Daniel Swarovski, who founded the crystal-cutting company Swarovski in the small Tyrolean town of Wattens in 1895, had an unusual vision from the outset: He was the first to regard crystal not merely as a material, but an inspiration. Today, Swarovski Crystal Worlds is one of Austria’s most popular attractions -- part museum, part theme park and part art installation -- and proof that crystal fascinates both young and old, from cultures all over the world.
Swarovski Crystal Worlds opened in 1995 to celebrate the company's 100th anniversary. The result was a grand, multi-sensory experience of crystal in all its facets. Multimedia artist André Heller developed an experiential concept, calling on luminaries from the world of art and design to interpret crystal however they saw fit. What emerged was the singular Chambers of Wonder in Swarovski Crystal Worlds.
In its 20 years of existence, this unique destination has attracted more than 12 million visitors. And as Daniel Swarovski would have wanted, Swarovski Crystal Worlds is constantly reinventing itself. In 2015, to mark Swarovski's 120th anniversary, this universe of crystalline art was supplemented with a vast, poetic garden. The third and largest expansion to date, this update brought Swarovski Crystal Worlds to more than 7.5 hectares, and added several new elements to its appearance.

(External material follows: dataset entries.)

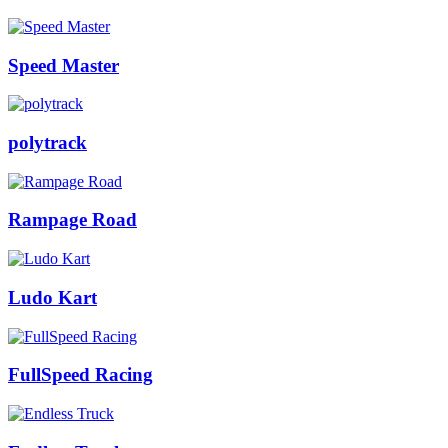
Speed Master
polytrack
Rampage Road
Ludo Kart
FullSpeed Racing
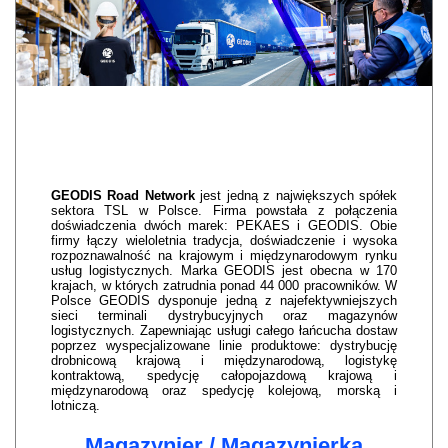
GEODIS Road Network
jest jedną z największych spółek
sektora TSL w Polsce. Firma powstała z połączenia
doświadczenia dwóch marek: PEKAES i GEODIS. Obie
firmy łączy wieloletnia tradycja, doświadczenie i wysoka
rozpoznawalność na krajowym i międzynarodowym rynku
usług logistycznych. Marka GEODIS jest obecna w 170
krajach, w których zatrudnia ponad 44 000 pracowników. W
Polsce GEODIS dysponuje jedną z najefektywniejszych
sieci terminali dystrybucyjnych oraz magazynów
logistycznych. Zapewniając usługi całego łańcucha dostaw
poprzez wyspecjalizowane linie produktowe: dystrybucję
drobnicową krajową i międzynarodową, logistykę
kontraktową, spedycję całopojazdową krajową i
międzynarodową oraz spedycję kolejową, morską i
lotniczą.
Magazynier / Magazynierka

Within this new garden, landscape artists Andy Cao and Xavier Perrot created the Crystal Cloud, a monumental installation comprising some 800,000 hand-mounted Swarovski crystals that drift above a black Mirror Pool, and invite visitors to pause and reflect. With a surface of around 1,400 square meters, this otherworldly creation is the largest of its kind in the world. In December 2015, the project earned Cao and Perrot a “Best of Year 2015” award from US Interior Design Magazine
Don’t miss the adjacent Swarovski Store
. In its new form, the shopping landscape is among the largest Swarovski flagship stores worldwide. The design itself -- with fascinating light and sound installations by the Norwegian architectural office Snøhetta -- is a visually stunning piece of art in its own right.
Last but not least, the food at Daniels. Café and Restaurant warrants a trip on its own. Also designed by Snøhetta, it is housed in an organically shaped pavilion in the sweeping garden area. Enjoy excellent views of the art in the park while feasting on the delectable creations of the restaurant’s very own patisserie.